The research was led by Cunjiang Yu, Dorothy Quiggle Career Development Associate Professor of Engineering Science and Mechanics and associate professor of biomedical engineering and of materials science and engineering.
The research was published in Nature Electronics.
Designing the Synaptic Transistor
The team designed the synaptic transistor to be integrated in robots or wearables, and it can use artificial intelligence (AI) to optimize functions.

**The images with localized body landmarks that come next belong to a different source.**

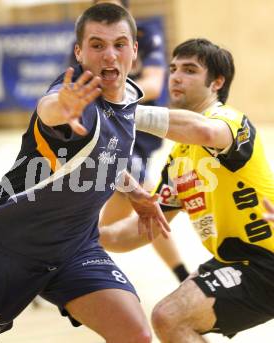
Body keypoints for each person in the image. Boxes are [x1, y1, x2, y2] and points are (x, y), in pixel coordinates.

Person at [0, 4, 171, 343]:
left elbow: (103, 157)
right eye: (97, 45)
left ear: (134, 48)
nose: (109, 55)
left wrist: (133, 192)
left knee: (136, 335)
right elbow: (50, 109)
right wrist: (62, 107)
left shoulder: (130, 97)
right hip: (10, 250)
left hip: (75, 249)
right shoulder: (75, 102)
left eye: (119, 44)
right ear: (79, 52)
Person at [100, 38, 274, 341]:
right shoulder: (179, 158)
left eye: (190, 70)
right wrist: (76, 233)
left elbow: (205, 131)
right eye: (174, 68)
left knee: (170, 316)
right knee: (173, 318)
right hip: (237, 264)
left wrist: (124, 113)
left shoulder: (230, 120)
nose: (176, 77)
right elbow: (141, 230)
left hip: (266, 261)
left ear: (216, 82)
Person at [89, 0, 190, 283]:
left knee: (102, 229)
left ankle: (54, 268)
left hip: (141, 137)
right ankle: (183, 276)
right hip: (108, 139)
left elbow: (155, 85)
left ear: (128, 13)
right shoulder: (86, 43)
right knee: (147, 199)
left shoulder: (146, 37)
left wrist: (111, 93)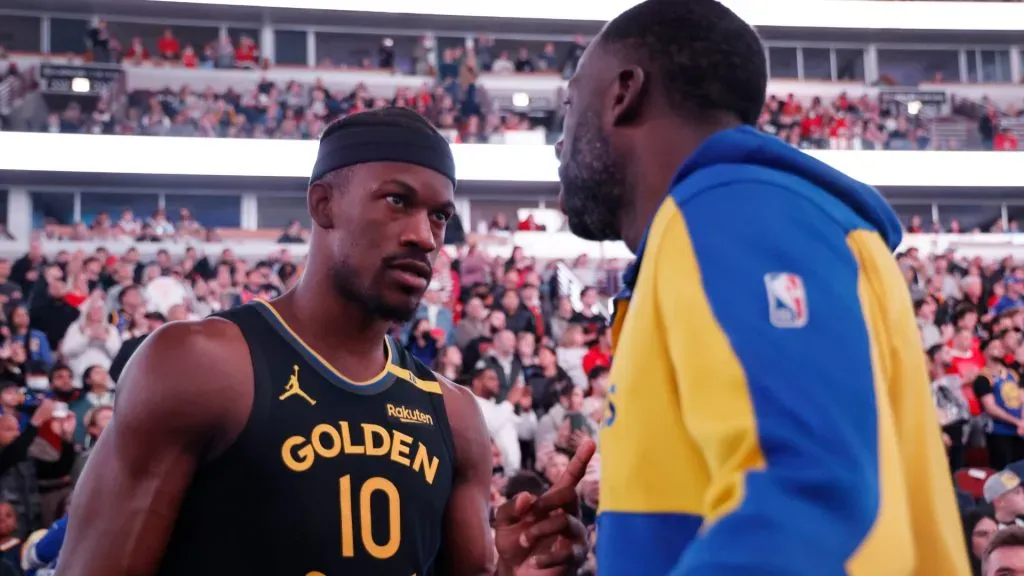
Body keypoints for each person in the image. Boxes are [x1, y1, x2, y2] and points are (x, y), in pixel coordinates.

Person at [60, 107, 591, 575]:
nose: (425, 237)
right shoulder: (199, 365)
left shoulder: (455, 416)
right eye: (396, 201)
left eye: (440, 215)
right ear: (323, 205)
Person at [554, 0, 967, 573]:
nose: (559, 141)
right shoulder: (721, 223)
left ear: (623, 93)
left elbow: (812, 500)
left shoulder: (732, 211)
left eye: (569, 107)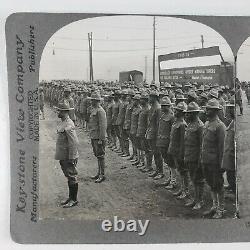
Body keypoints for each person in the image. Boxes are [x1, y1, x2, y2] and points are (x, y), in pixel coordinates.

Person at [201, 98, 226, 219]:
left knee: (218, 185)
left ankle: (221, 209)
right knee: (211, 184)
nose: (206, 111)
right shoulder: (207, 123)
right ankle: (214, 206)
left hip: (215, 163)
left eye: (209, 109)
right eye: (206, 108)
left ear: (215, 111)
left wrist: (222, 165)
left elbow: (222, 148)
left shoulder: (220, 126)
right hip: (206, 161)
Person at [55, 101, 79, 208]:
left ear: (64, 112)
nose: (57, 112)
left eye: (59, 110)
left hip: (68, 156)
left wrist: (72, 157)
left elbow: (73, 142)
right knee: (69, 176)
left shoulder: (68, 124)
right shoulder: (64, 122)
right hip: (64, 155)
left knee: (72, 176)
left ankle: (74, 199)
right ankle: (70, 198)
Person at [184, 102, 205, 210]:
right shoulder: (190, 124)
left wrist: (200, 160)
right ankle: (195, 199)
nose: (187, 115)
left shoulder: (200, 126)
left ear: (195, 113)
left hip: (196, 157)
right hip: (189, 156)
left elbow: (202, 145)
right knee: (193, 178)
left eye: (189, 113)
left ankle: (200, 201)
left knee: (198, 180)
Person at [168, 101, 188, 199]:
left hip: (179, 152)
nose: (175, 112)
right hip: (174, 151)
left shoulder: (183, 124)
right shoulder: (176, 122)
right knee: (180, 171)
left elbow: (182, 141)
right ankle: (182, 188)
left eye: (177, 111)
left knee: (183, 172)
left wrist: (181, 154)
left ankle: (185, 190)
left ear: (182, 113)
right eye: (175, 110)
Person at [89, 92, 107, 183]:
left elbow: (103, 126)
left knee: (101, 156)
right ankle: (99, 172)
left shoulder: (100, 111)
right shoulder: (94, 109)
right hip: (94, 136)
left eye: (93, 100)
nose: (91, 101)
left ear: (97, 101)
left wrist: (101, 139)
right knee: (98, 156)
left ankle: (102, 175)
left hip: (98, 138)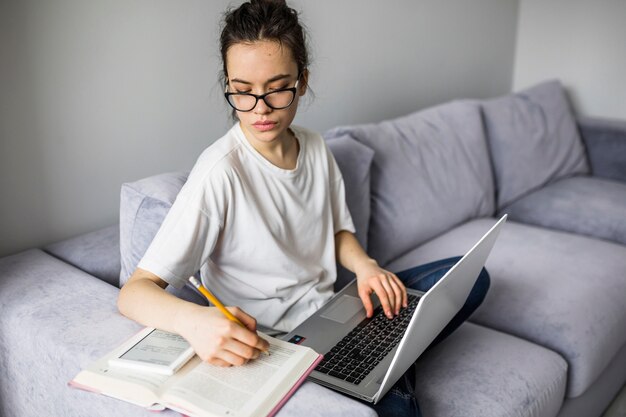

“Mirroring the human brain, robots and wearable devices using the synaptic transistor can use its artificial neurons to ‘learn’ and adapt their behaviors,” Yu said. “For example, if we burn our hand on a stove, it hurts, and we know to avoid touching it next time. The same results will be possible for devices that use the synaptic transistor, as artificial intelligence is able to ‘learn’ and adapt to its environment.”
Mirroring the Human Brain
Yu says that the artificial neurons in the device were designed to perform like neurons in the ventral tegmental area, which is a small segment of the human brain. Neurons first process and transmit information by releasing neurotransmitters at their synapses, which are usually located at the neural cell ends. Excitatory neurotransmitters then trigger the activity of other neurons and are associated with enhancing memories. On the other hand, inhibitory neurotransmitters reduce the activity of other neurons, meaning they are associated with weakening memories.
“Unlike all other areas of the brain, neurons in the ventral tegmental area are capable of releasing both excitatory and inhibitory neurotransmitters at the same time,” Yu said. “By designing the synaptic transistor to operate with both synaptic behaviors simultaneously, fewer transistors are needed compared to conventional integrated electronics technology, which simplifies the system architecture and allows the device to conserve energy.”
The researchers wanted to model soft, stretchy biological tissues, so they relied on stretchable bilayer semiconductor materials to fabricate the device. This enabled it to stretch and twist while in use. But the conventional transistors were too rigid and would break when deformed.”
“The transistor is mechanically deformable and functionally reconfigurable, yet still retains its functions when stretched extensively.” Yu said. “It can attach to a robot or wearable device to serve as their outermost skin.”